De acordo com um decreto-lei do Governo publicado hoje em Diário da República, os atuais proprietários de embarcações de alta velocidade (EAV), vulgarmente conhecidas por lanchas rápidas, têm pelo menos 180 dias a partir de agora para garantirem que estas estão licenciadas, para instalarem equipamentos para comunicar com as autoridades e inscreverem “EAV” no “costado a meia nau, de ambos os bordos”.
O novo regime legal aplica-se a EAV que tenham no mínimo quatro metros de comprimento total, independentemente da potência.
Segundo o diploma, passa a incorrer numa pena de um a quatro anos de prisão quem possuir lanchas rápidas sem bandeira ou com identificação ocultada ou falsificada, bem como “quem transportar, importar ou exportar” estas embarcações ou nelas “entrar ou sair de território nacional” sem ter tido autorização da Autoridade Tributária e Aduaneira.
Esta obrigação não se aplica ao “mero transporte de EAV que já se encontre e esteja devidamente regularizada” em Portugal.
O decreto-lei estabelece ainda que passa a ser obrigatório submeter à Direção-Geral de Recursos Naturais, Segurança e Serviços e Marítimos os projetos de construção ou modificação de lanchas.
Quem não o fizer, incorre numa pena de até dois anos de prisão, tal como os comandantes sem habilitação para navegar e os tripulantes que transportem numa EAV mais combustível do que o permitido ou recorram a mecanismos, como tinta ou equipamentos eletrónicos, para que as embarcações não apareçam nos radares.

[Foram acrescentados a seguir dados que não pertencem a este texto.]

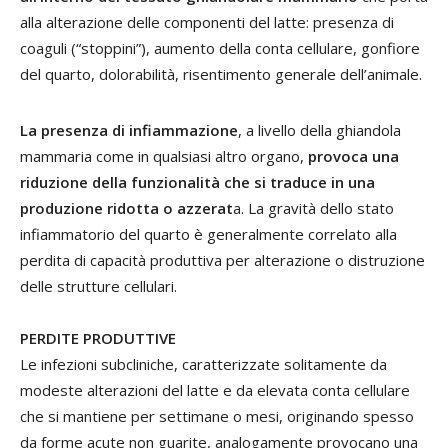
alla alterazione delle componenti del latte: presenza di
coaguli (“stoppini”), aumento della conta cellulare, gonfiore
del quarto, dolorabilità, risentimento generale dell’animale.
La presenza di infiammazione
, a livello della ghiandola
mammaria come in qualsiasi altro organo,
provoca una
riduzione della funzionalità che si traduce in una
produzione ridotta o azzerat
a. La gravità dello stato
infiammatorio del quarto è generalmente correlato alla
perdita di capacità produttiva per alterazione o distruzione
delle strutture cellulari.
PERDITE PRODUTTIVE
Le infezioni subcliniche, caratterizzate solitamente da
modeste alterazioni del latte e da elevata conta cellulare
che si mantiene per settimane o mesi, originando spesso
da forme acute non guarite, analogamente provocano una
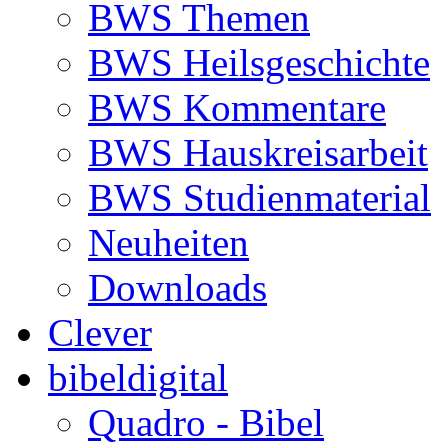
BWS Themen
BWS Heilsgeschichte
BWS Kommentare
BWS Hauskreisarbeit
BWS Studienmaterial
Neuheiten
Downloads
Clever
bibeldigital
Quadro - Bibel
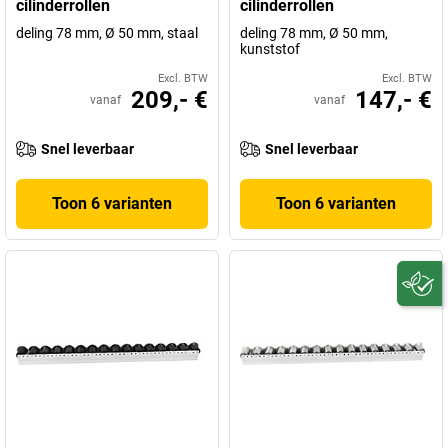
cilinderrollen
cilinderrollen
deling 78 mm, Ø 50 mm, staal
deling 78 mm, Ø 50 mm,
kunststof
Excl. BTW
Excl. BTW
209,- €
147,- €
vanaf
vanaf
Snel leverbaar
Snel leverbaar
Toon 6 varianten
Toon 6 varianten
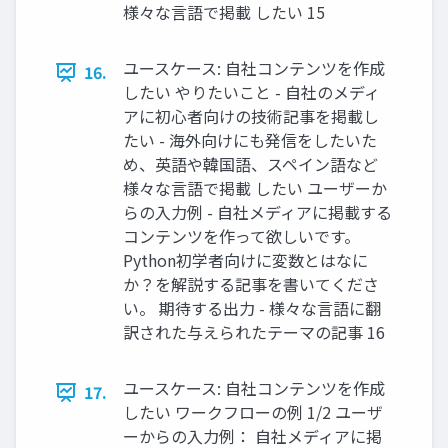
様々な言語で掲載 したい 15
ユースケース: ⾃社コンテンツを作成
16.
したい やりたいこと - 自社のメディ
アに初心者向けの技術記事を掲載し
たい - 海外向けにも発信をしたいた
め、英語や韓国語、スペイン語など
様々な言語で掲載 したい ユーザーか
らの入力例 - 自社メディアに掲載する
コンテンツを作って欲しいです。
Python初学者向けに変数とはなに
か？を解説する記事を書いてくださ
い。 期待する出力 - 様々な言語に翻
訳された与えられたテーマの記事 16
ユースケース: ⾃社コンテンツを作成
17.
したい ワークフローの例 1/2 ユーザ
ーからの入力例： 自社メディアに掲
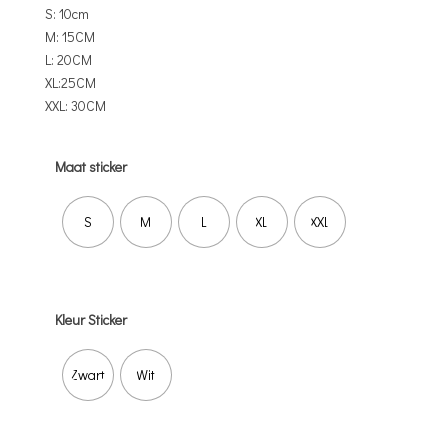
S: 10cm
M: 15CM
L: 20CM
XL:25CM
XXL: 30CM
Maat sticker
S
M
L
XL
XXL
Kleur Sticker
Zwart
Wit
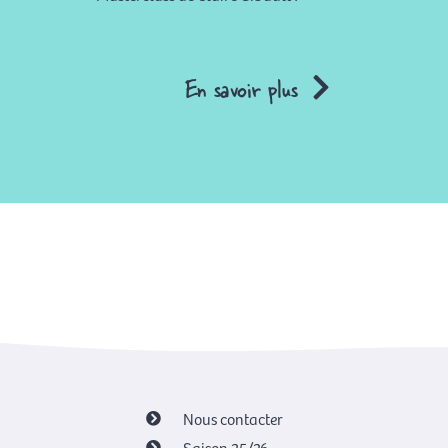
En savoir plus
Nous contacter
Saison 25/26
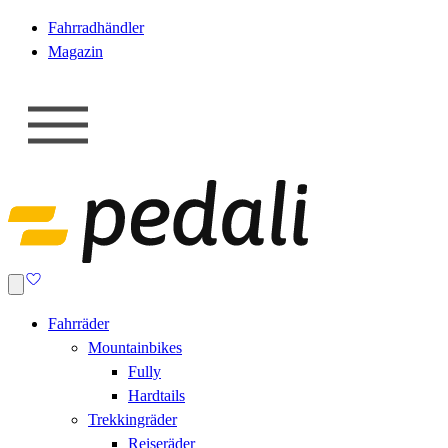
Fahrradhändler
Magazin
Fahrräder
Mountainbikes
Fully
Hardtails
Trekkingräder
Reiseräder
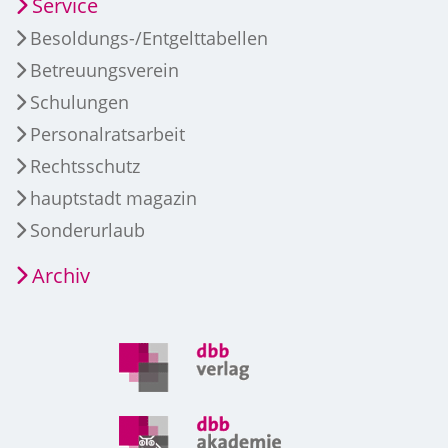
Service
Besoldungs-/Entgelttabellen
Betreuungsverein
Schulungen
Personalratsarbeit
Rechtsschutz
hauptstadt magazin
Sonderurlaub
Archiv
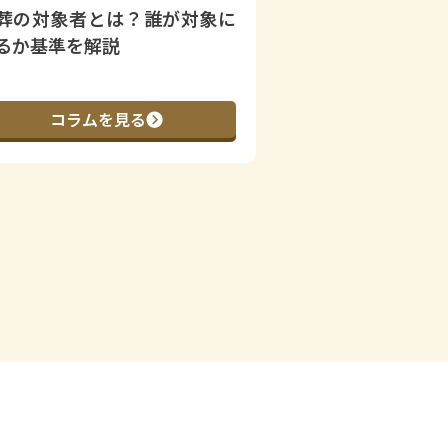
葬の対象者とは？誰が対象に
社葬を行う意義
るか基準を解説
割を解説
コラムを見る
コラムを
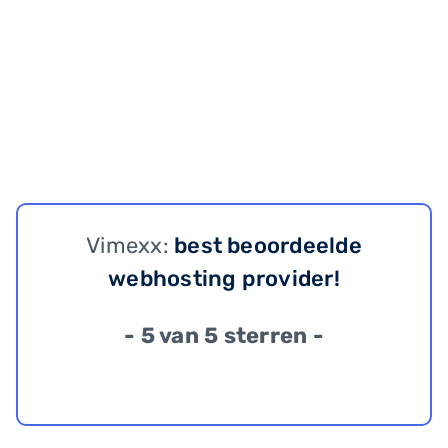
Vimexx:
best beoordeelde
webhosting provider!
- 5 van 5 sterren -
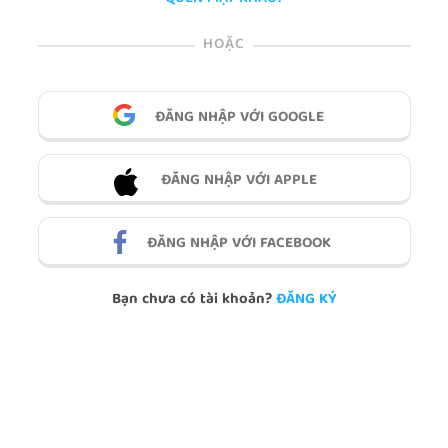
HOẶC
ĐĂNG NHẬP VỚI GOOGLE
ĐĂNG NHẬP VỚI APPLE
ĐĂNG NHẬP VỚI FACEBOOK
Bạn chưa có tài khoản?
ĐĂNG KÝ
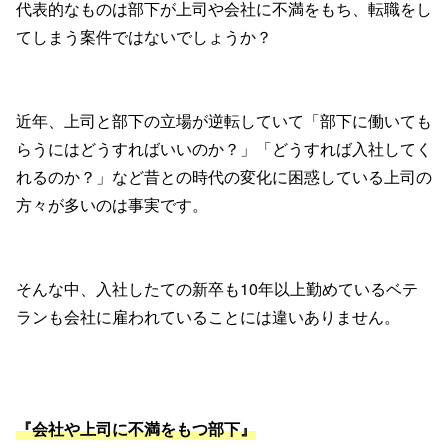
代表的なものは部下が上司や会社に不満をもち、転職をし
てしまう案件ではないでしょうか？
近年、上司と部下の立場が逆転していて「部下に働いても
らうにはどうすればいいのか？」「どうすれば入社してく
れるのか？」など昔との時代の変化に困惑している上司の
方々が多いのは事実です。
そんな中、入社したての新卒も10年以上勤めているベテ
ランも会社に雇われていることには違いありません。
『会社や上司に不満をもつ部下』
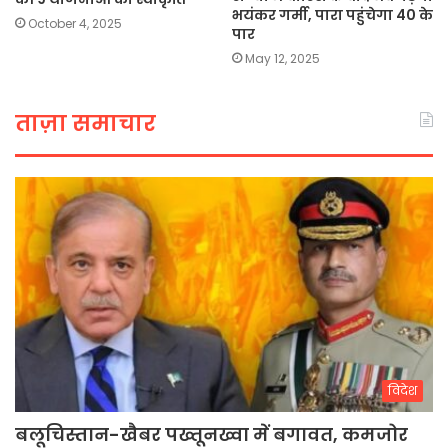
भयंकर गर्मी, पारा पहुंचेगा 40 के
October 4, 2025
पार
May 12, 2025
ताज़ा समाचार
विदेश
बलूचिस्तान-खैबर पख्तूनख्वा में बगावत, कमजोर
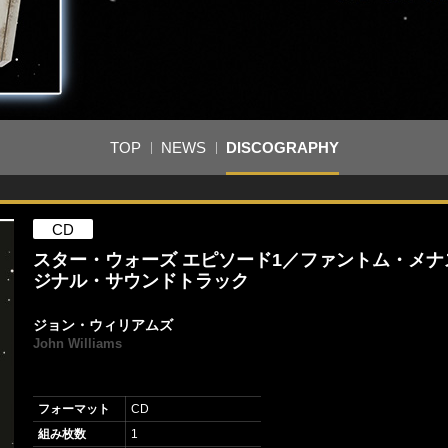
TOP
NEWS
DISCOGRAPHY
CD
スター・ウォーズ エピソード1／ファントム・メナ
ジナル・サウンドトラック
ジョン・ウィリアムズ
John Williams
フォーマット
CD
組み枚数
1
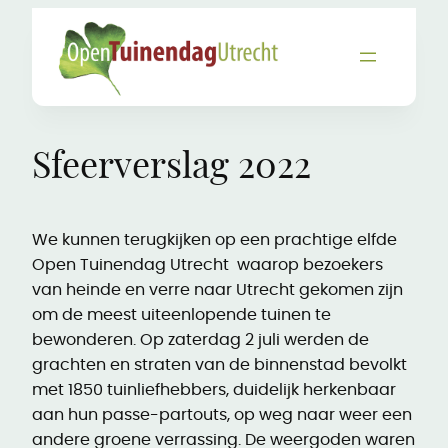
Ga
naar
de
inhoud
Sfeerverslag 2022
We kunnen terugkijken op een prachtige elfde
Open Tuinendag Utrecht waarop bezoekers
van heinde en verre naar Utrecht gekomen zijn
om de meest uiteenlopende tuinen te
bewonderen. Op zaterdag 2 juli werden de
grachten en straten van de binnenstad bevolkt
met 1850 tuinliefhebbers, duidelijk herkenbaar
aan hun passe-partouts, op weg naar weer een
andere groene verrassing. De weergoden waren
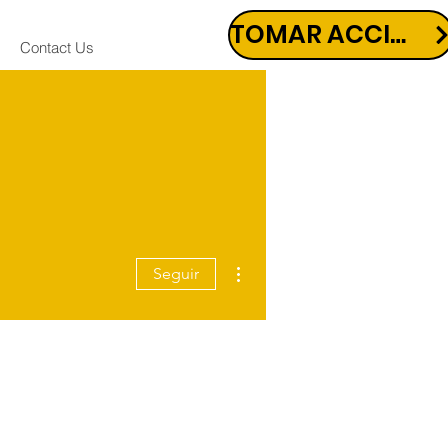
TOMAR ACCIÓN
Contact Us
Más acciones
Seguir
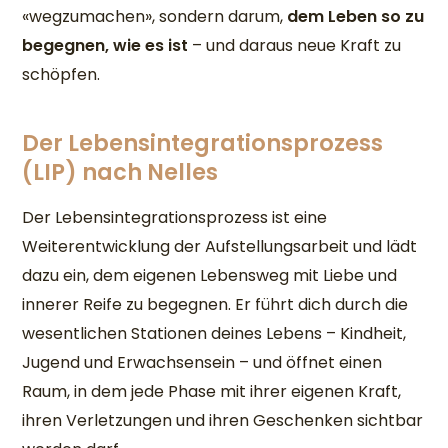
«wegzumachen», sondern darum,
dem Leben so zu
begegnen, wie es ist
– und daraus neue Kraft zu
schöpfen.
Der Lebensintegrationsprozess
(LIP) nach Nelles
Der Lebensintegrationsprozess ist eine
Weiterentwicklung der Aufstellungsarbeit und lädt
dazu ein, dem eigenen Lebensweg mit Liebe und
innerer Reife zu begegnen. Er führt dich durch die
wesentlichen Stationen deines Lebens – Kindheit,
Jugend und Erwachsensein – und öffnet einen
Raum, in dem jede Phase mit ihrer eigenen Kraft,
ihren Verletzungen und ihren Geschenken sichtbar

O atual regime, datado de 1990, define apenas as regras de circulação destas lanchas, cujo incumprimento é sancionado com coimas, agora agravadas até um máximo de 25 mil euros para pessoas individuais e até 100 mil para coletivas.
“As novas rotas do tráfico [de droga e pessoas], que incluem a costa portuguesa, começaram a ser gizadas a partir do momento em que Espanha proibiu genericamente a utilização de EAV. É por isso premente fazer aprovar regime jurídico que exerça pelo menos idêntico efeito preventivo e sancionatório quando comparado com o regime legal espanhol”, justifica o Governo no diploma.
O decreto-lei foi aprovado em Conselho de Ministros em 11 de dezembro e os seus termos tinham sido autorizados pela Assembleia da República em setembro.